» **PROBLEM SET**
**a)** Translate this sentence from the Time Capsule Tattoo story into Spanish: "Blalock's art is a beautiful blend of grace and style with hints of a subtle darkness."
**b)** Switch "grace" to "elegance" in the Time Capsule Tattoo story, then write out the passage from "Blalock's art is" up to and including "just 48 hours.".
**c)** Name every person identified by full name in the Time Capsule Tattoo story.

» **PROVIDED TEXT**
·····

For the first time in my journalism career, I let the subject of a story I was writing get the best of me, and I have no regrets.
It must have been the calming, welcoming environment that the ladies at Haylo Healing Arts Lounge are so deliberate about — or just the good vibes coming from Haylo's owner Hayley Moran during our interview — that made me blurt out the words before I could really think them through: "I kind of want to do this, too."
The "this" I was referring to was Haylo's Time Capsule Tattoo event, which had been a year in the making and was coming up just two days from when I sat with Moran on a couch in Haylo to chat about it. The idea behind Time Capsule Tattoos was that a client would fill out a brief questionnaire describing their feelings at the moment, then submit it to Haylo, where a tattoo artist wold design a tattoo based on those few words. Then, at a later date — a year, a few months, or in my case, two days — the client would come in and get the tattoo, only seeing it a few minutes before it becomes a permanent fixture on their skin.
Now here I was, suddenly placing myself into the middle of a story that I originally became interested in because I wasn't sure why anyone would do such a thing.
Hayley perked up with surprise and excitement when I expressed interest in participating — hell, I was surprised at myself, too — and said she thought one of Haylo's tattoo artists, Dani Blalock, might have some space open.
Hillary Heath, Haylo's resident yogi, social media guru and basic jack-of-all-non-tattooing-trades, heard me talking from behind her desk and let out a squeal of excitement at the developing revelation that I was now turning this into a first-person, participatory story. I was digging myself deeper here; shit was getting real.
We wrapped up our talk and I took a look at a portfolio of Dani's past work. It was then that I became convinced that I had made the right decision.
Blalock's art is a beautiful blend of grace and style with hints of a subtle darkness. After flipping through the book (shouts out to the person who got a tattoo of the old Morton's salt girl), I considered myself lucky to have fallen ass-backward into a situation in which an artist like Dani would be administering my first tattoo in just 48 hours.
The Time Capsule Tattoo seemed a perfect fit for the same reasons it could also be seen as a horrible decision. Throughout the span of my adulthood I've often pondered tattoos, coming up with ideas then shooting them down or finding some reason to not follow through. My indecisiveness was exacerbated by my need for control; not wanting to leave my potential skin art in someone else's hands but also not having the artistic talent to create something for myself.
This was my chance to let go of all that anxiety on relatively short notice and trust an amazing artist to take my words and just do her thing. What could go wrong, besides being forced to wear a $200 mistake for the rest of my life?
"I keep foreseeing these unique opportunities to invite people to think a little differently," Moran said of the Time Capsule idea. "I know by now my clientele really trusts me a lot; I could definitely get away with something like this and they might think it's exciting and different because nobody's doing that.
"At the same time, it's kind of the process that happens when you come to me for a custom piece anyway — we talk about stuff and the day of your tattoo that's when you kind of see what I did for you," she continued. "But [the Time Capsule event is] more in this kind of specific way that allows the people to be vulnerable and really trust their artist and trust this connection."

·····

» **GIVEN DATA**
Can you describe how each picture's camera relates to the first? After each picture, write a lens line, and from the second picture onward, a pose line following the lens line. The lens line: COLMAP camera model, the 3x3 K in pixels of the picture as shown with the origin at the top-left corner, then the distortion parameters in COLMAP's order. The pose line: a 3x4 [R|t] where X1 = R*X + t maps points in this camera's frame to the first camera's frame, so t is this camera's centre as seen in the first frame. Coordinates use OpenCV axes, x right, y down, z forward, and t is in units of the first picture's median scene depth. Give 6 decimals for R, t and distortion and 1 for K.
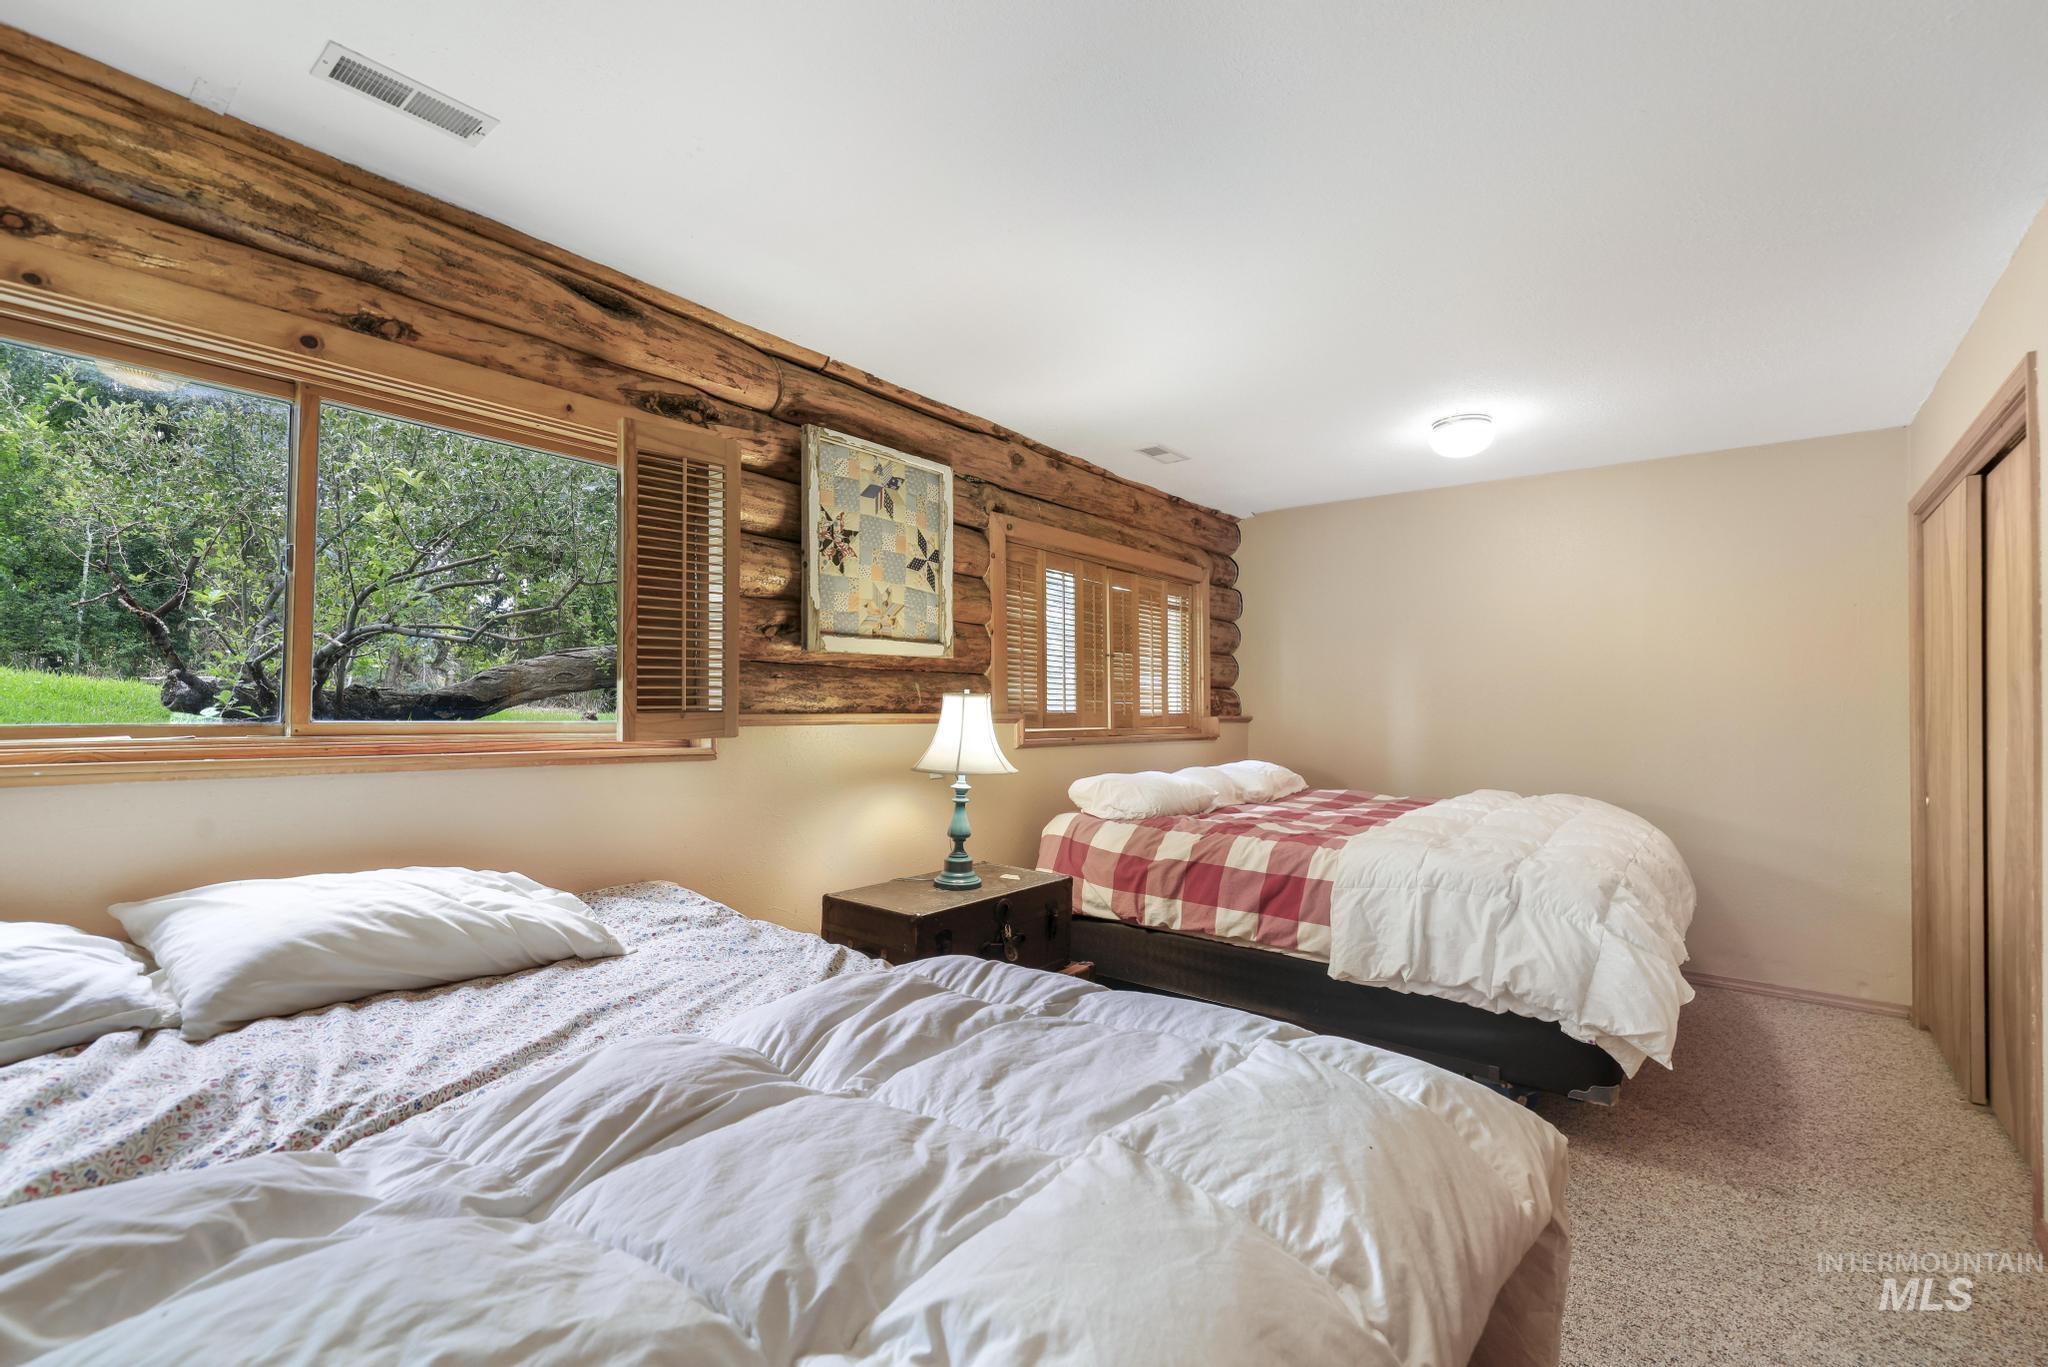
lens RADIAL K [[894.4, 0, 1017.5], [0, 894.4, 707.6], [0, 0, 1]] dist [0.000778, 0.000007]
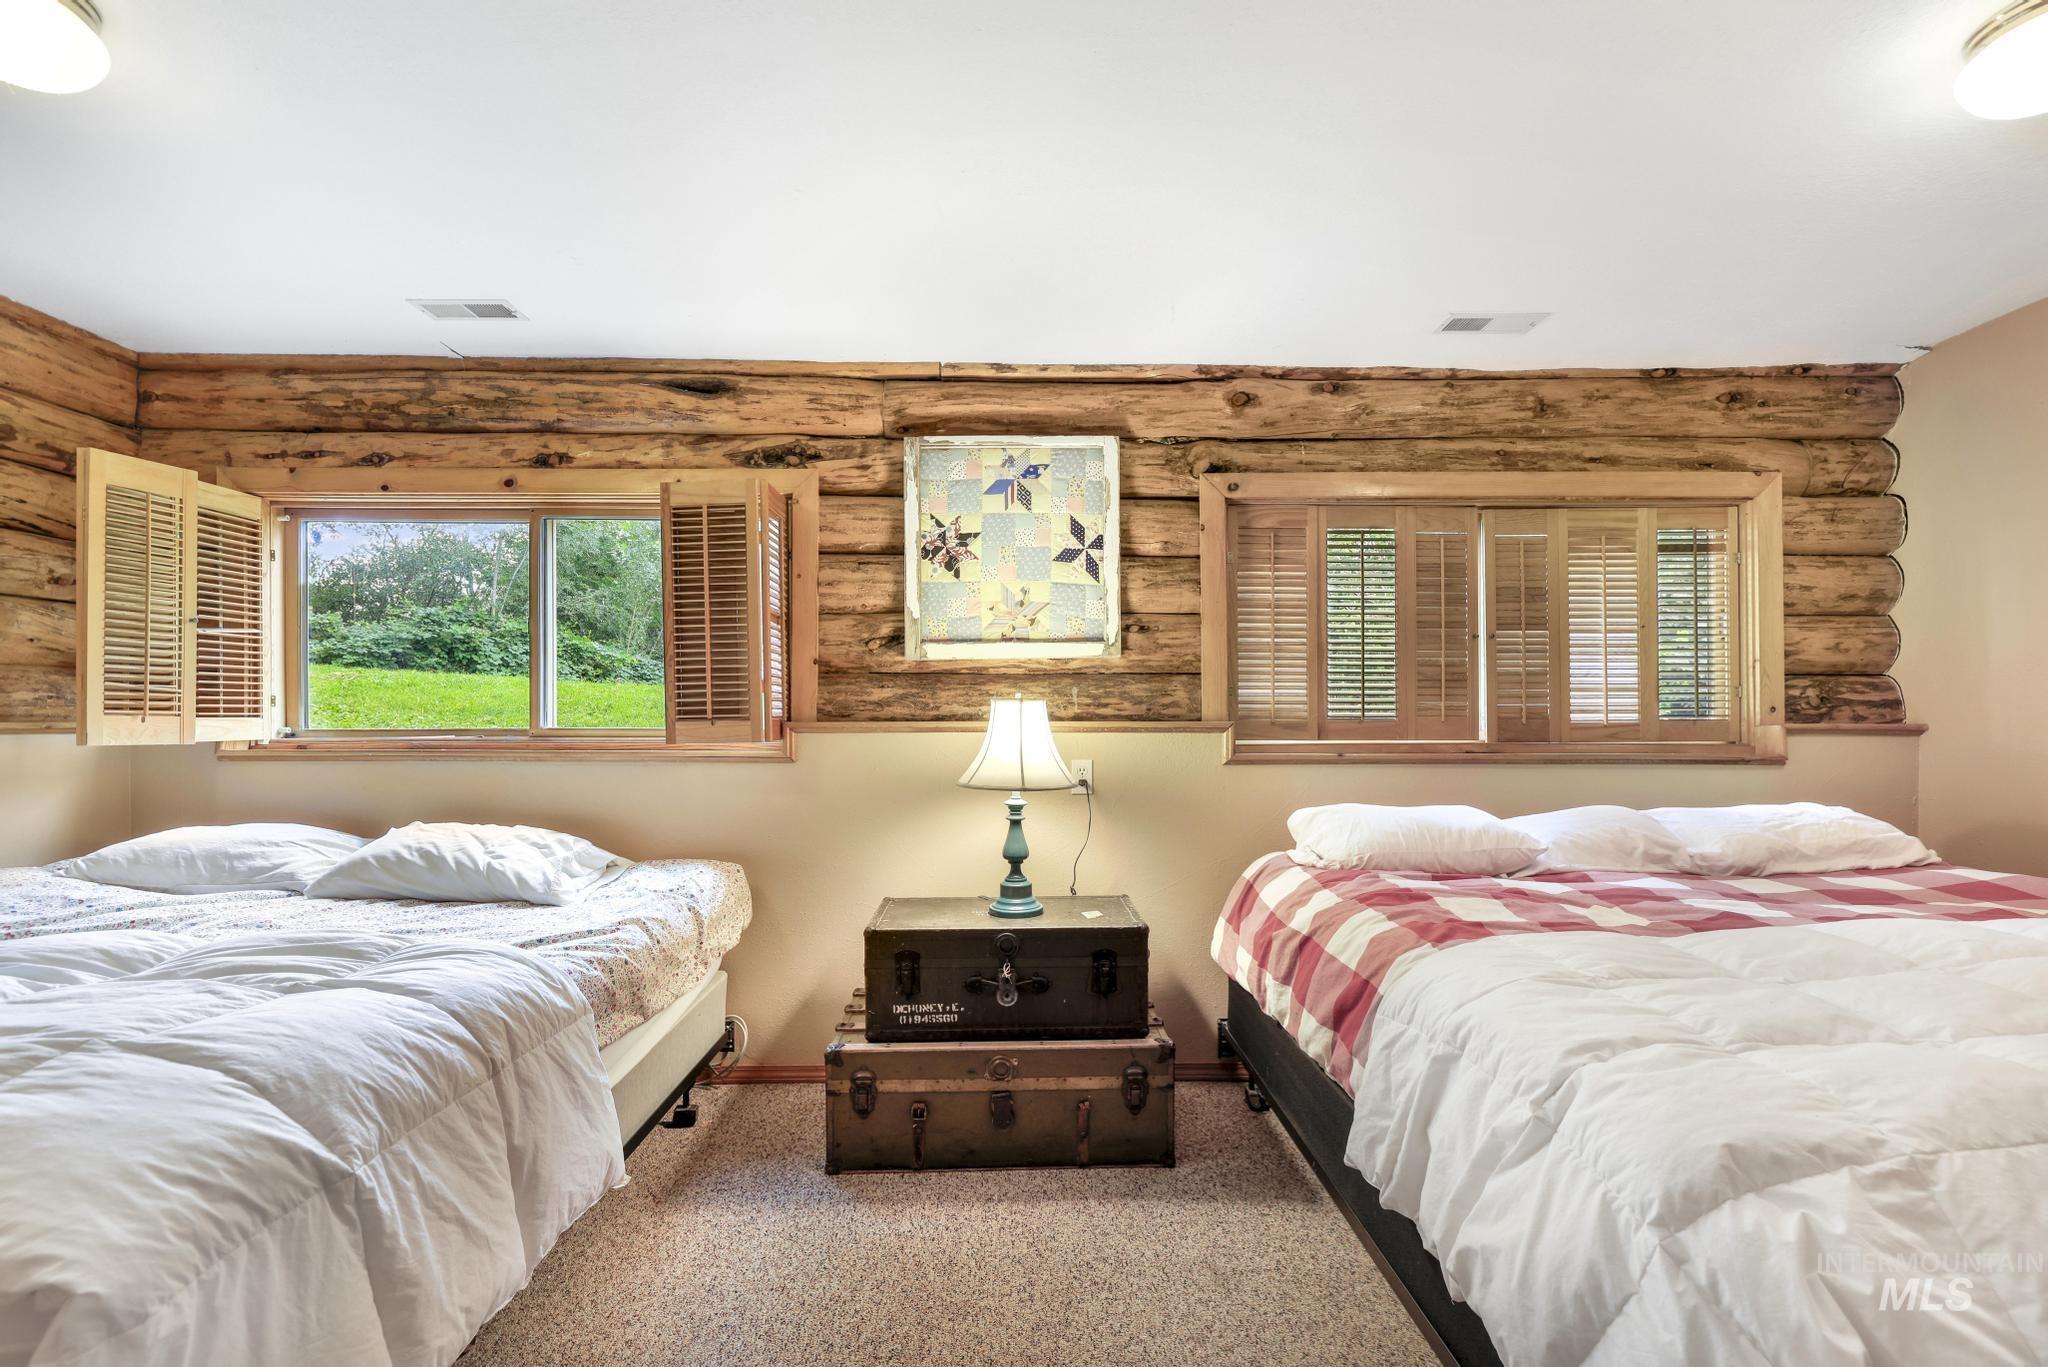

·····

» **OUTPUTS IN ORDER**
**a)** El arte de Blalock es una hermosa mezcla de gracia y estilo con toques de una sutil oscuridad.

**b)**
Blalock's art is a beautiful blend of elegance and style with hints of a subtle darkness. After flipping through the book (shouts out to the person who got a tattoo of the old Morton's salt girl), I considered myself lucky to have fallen ass-backward into a situation in which an artist like Dani would be administering my first tattoo in just 48 hours.

**c)**
Hayley Moran
Dani Blalock
Hillary Heath